The following are excerpts from Professor Wiesel’s remarks at the inauguration of the Video Archive at the Yale Library in November 1982.
“Future generations will be in your debt. No person in the world is as capable of gratitude as a survivor is, for we know that is by sheer luck that any of us is here. We could have been elsewhere. Nobody did anything to survive. We could have been among those who went just ten minutes before us. We didn’t do anything then. But then we tried to do whatever we can to justify our being here. We believe that every moment is a moment of grace and therefore every word must be an offering, and therefore every story must contain a secret which we try to share with as many of you, with all of you, as possible… a story of anguish, humiliation, and death. We still ask ourselves whenever we meet, whether in words or in silence, why? Why Majdanek, and why Belsen, and why Treblinka? Why? ... our duty has not been to understand, simply to remember. …Whenever survivors were asked for so many years to tell the story, every one of them would say only one sentence: “You won’t understand. You won’t understand.” …We want so much to try and give you what we feel is the essential part of our being, a fragment of a fire that will prevent the world from knowing another fire."
A New York Times article (October 13, 1982, Section B, page 1) notes:
This fall, the 54-year-old Mr. Wiesel is Yale's first Henry Luce Visiting Scholar in the Humanities and Social Thought. As such, he teaches a course for undergraduates, entitled ''Literature and Memory,'' and leads a seminar for the faculty, entitled ''Attitudes Toward Suffering.''
350 students enrolled in the class, and reluctantly, Wiesel accepted them all based on cards they wrote about why they wanted to study with him.

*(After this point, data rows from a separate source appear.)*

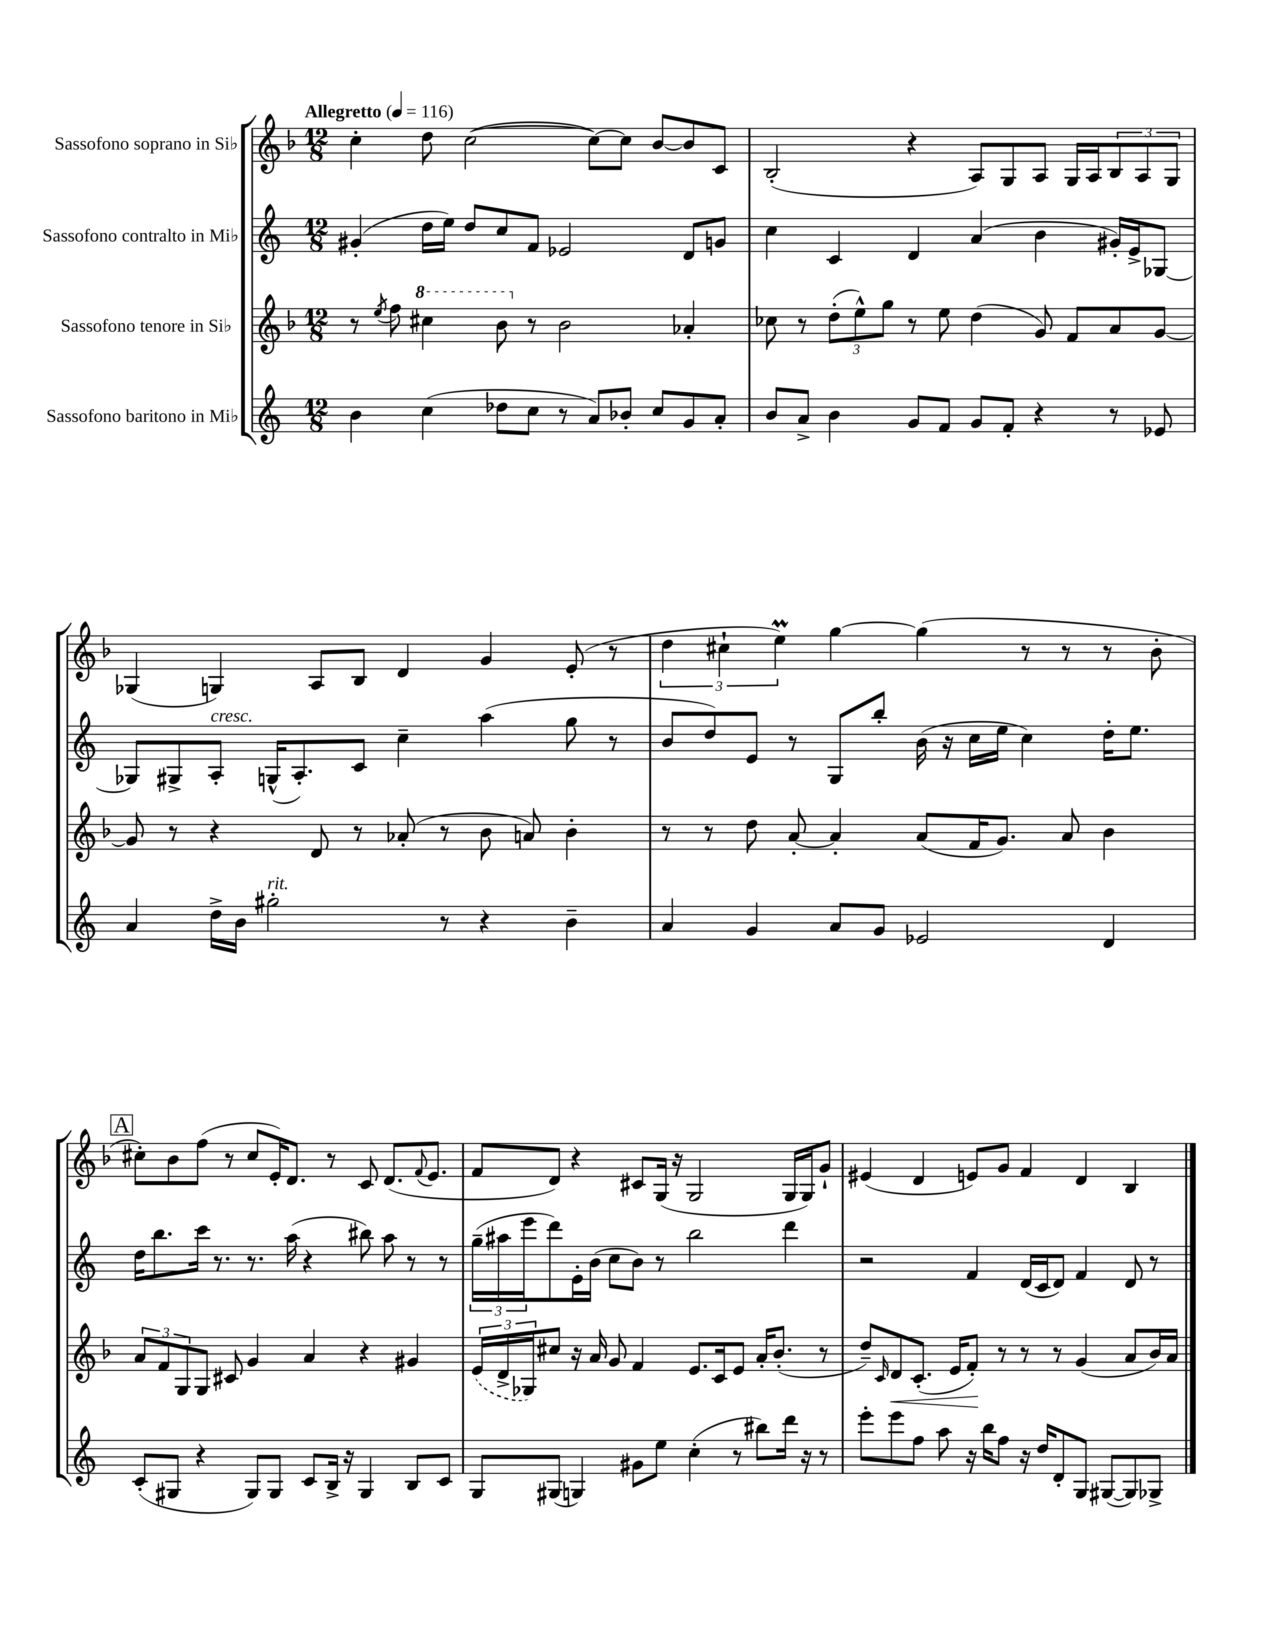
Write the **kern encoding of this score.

**kern	**kern	**kern	**kern
*staff4	*staff3	*staff2	*staff1
*clefG2	*clefG2	*clefG2	*clefG2
*k[]	*k[b-]	*k[]	*k[b-]
*M12/8	*M12/8	*M12/8	*M12/8
*MM116	*MM116	*MM116	*MM116
4b\	8r	(4g#'/	4cc'\
.	8qee/	.	.
.	8ff\	.	.
(4cc\	4ccc#\	16dd\LL	8dd\
.	.	16ee\JJ)	.
.	.	8dd/L	([2cc\
8dd-\L	8bb-\	8cc/	.
8cc\J	8r	8f/J	.
8r	2b-\	2e-/	.
8a/L)	.	.	8cc\_L)
8b-'/J	.	.	8cc\]J
8cc/L	.	.	[8b-/L
8g/	4a-'/	8d/L	8b-/]
8a'/J	.	8g/J	8c/J
=	=	=	=
8b/L	8cc-\	4cc\	(2B-'/
8a^/J	8r	.	.
4b\	(12dd'\L	4c/	.
.	12ee^^\)	.	.
.	12gg\J	.	.
8g/L	8r	4d/	4r
8f/J	8ee\	.	.
8g/L	(4dd\	(4a/	8A/L)
8f'/J	.	.	8G/
4r	8g/)	4b\	8A/J
.	8f/L	.	16G/LL
.	.	.	16A/J
8r	8a/	16g#'/LL)	12B-/
.	.	16e^/J	.
.	.	.	12A/
8e-/	[8g/J	[8G-/J	.
.	.	.	12G/J
=	=	=	=
4a/	8g/]	8G-/]L	(4G-/
.	8r	8G#^/	.
16dd^\LL	4r	8A'/J	4G/)
16b\JJ	.	.	.
2gg#'\	.	(16G^^/LK	.
.	.	8.A'/)	.
.	8d/	.	8A/L
.	8r	8c/J	8B-/J
.	(8a-'/	4cc~\	4d/
8r	8r	.	.
4r	8b-\	(4aa\	4g/
.	8a/)	.	.
4b~\	4b-'\	8gg\	(8e'/
.	.	8r	8r
=	=	=	=
4a/	8r	8b/L	6dd\
.	8r	8dd/)	.
.	.	.	6cc#`\
4g/	8dd\	8e/J	.
.	.	.	6ee\)
.	[8a'/	8r	.
8a/L	4a'/]	8G/L	[4gg\
8g/J	.	8bb'/J	.
2e-/	(8a/L	(16b\	(4gg\]
.	.	16r	.
.	16f/K	16cc\LL	.
.	8.g/J)	16ee\JJ	.
.	.	4cc\)	8r
.	8a/	.	8r
4d/	4b-\	16dd'\LK	8r
.	.	8.ee\J	.
.	.	.	8b-'\
=	=	=	=
(8c'/L	12a/L	16dd\LK	8cc#'\L)
.	.	8.bb\	.
.	12f/	.	.
8G#/J	.	.	8b-\
.	12G/	.	.
4r	8G/J	16ccc\Jk	(8ff\J
.	.	8.r	.
.	8c#/	.	8r
8G#/L)	4g/	8.r	8cc#/L
8G#/J	.	.	16e'/K)
.	.	(16aa\	8.d/J
8c/L	4a/	4r	.
16B^/Jk	.	.	8r
16r	.	.	.
4G#/	4r	8bb#\)	8c/
.	.	8aa\	(8.d/L
8B/L	4g#/	8r	.
.	.	.	8qqf/
.	.	.	8.e/J
8c/J	.	8r	.
=	=	=	=
8G/L	(24e/LL	(24gg~\LL	8f/L
.	24d^/	24aa#\	.
.	24G-/J)	24eee\J	.
(8G#/J	8cc#/J	8ddd\)	8d/J)
4G/)	16r	16e'\L	4r
.	16a/	(16b\JJ	.
.	8g/	8cc\L	.
8g#\L	4f/	8b\J)	8c#/L
8ee\J	.	8r	(16G/Jk
.	.	.	16r
(4cc'\	8.e/L	2bb\	2G/
.	16c/k	.	.
8r	8e/J	.	.
8bb#\L)	16a'/LK	.	.
.	(8.b-'/J	.	.
16ddd\Jk	.	4ddd\	16G/LL
16r	.	.	16G/J)
8r	8r	.	8g`/J
=	=	=	=
8eee'\L	8dd~/L)	2r	(4e#/
.	16qqc/	.	.
8eee\	8d/	.	.
8ff\J	(8.c'/J	.	4d/
8aa\	.	.	.
.	16e/LK	.	.
16r	8f'/J)	4f/	8e/L)
16bb\LK	.	.	.
8ff\J	8r	.	8g/J
16r	8r	(16d/LL	4f/
16dd/LK	.	16c/J	.
8d'/	8r	8d/J)	.
8G/J	(4g/	4f/	4d/
([8G#/L	.	.	.
8G#/])	8a/L	8d/	4B-/
8G-^/J	16b-/L)	8r	.
.	16a/JJ	.	.
==	==	==	==
*-	*-	*-	*-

At first reticent, his pupils have begun to offer questions; they are not easy questions. One young man asked, ''Is God unjust for punishing children for the sins of the father?''
''This is a basic question of religious philosophy,'' Mr. Wiesel responded. ''And there are so many questions, I wish even one of them could be answered.''
One more question remained on this day, and this Mr. Wiesel tried to answer by reaching into the words of the ages. He had been talking of a phrase in Jeremiah he never had understood, about the ground quaking. Only when a survivor of the Babi Yar massacre of 100,000 Jews told him how the land shook for two months after the mass burials did the words make sense, he said.
Elie Wiesel spoke at several subsequent Fortunoff Archive conferences and events and was the Chubb Fellow lecturer at Yale in December 2006. It is especially appropriate to remember Professor Elie Wiesel in May, Jewish American Heritage Month. He contributed to the education of so many through his writing, his speaking, and his teaching, at Boston University, Yale, and many other places. Many survivors had their testimonies recorded due to his support of the Fortunoff Video Archive. May his memory be for a blessing.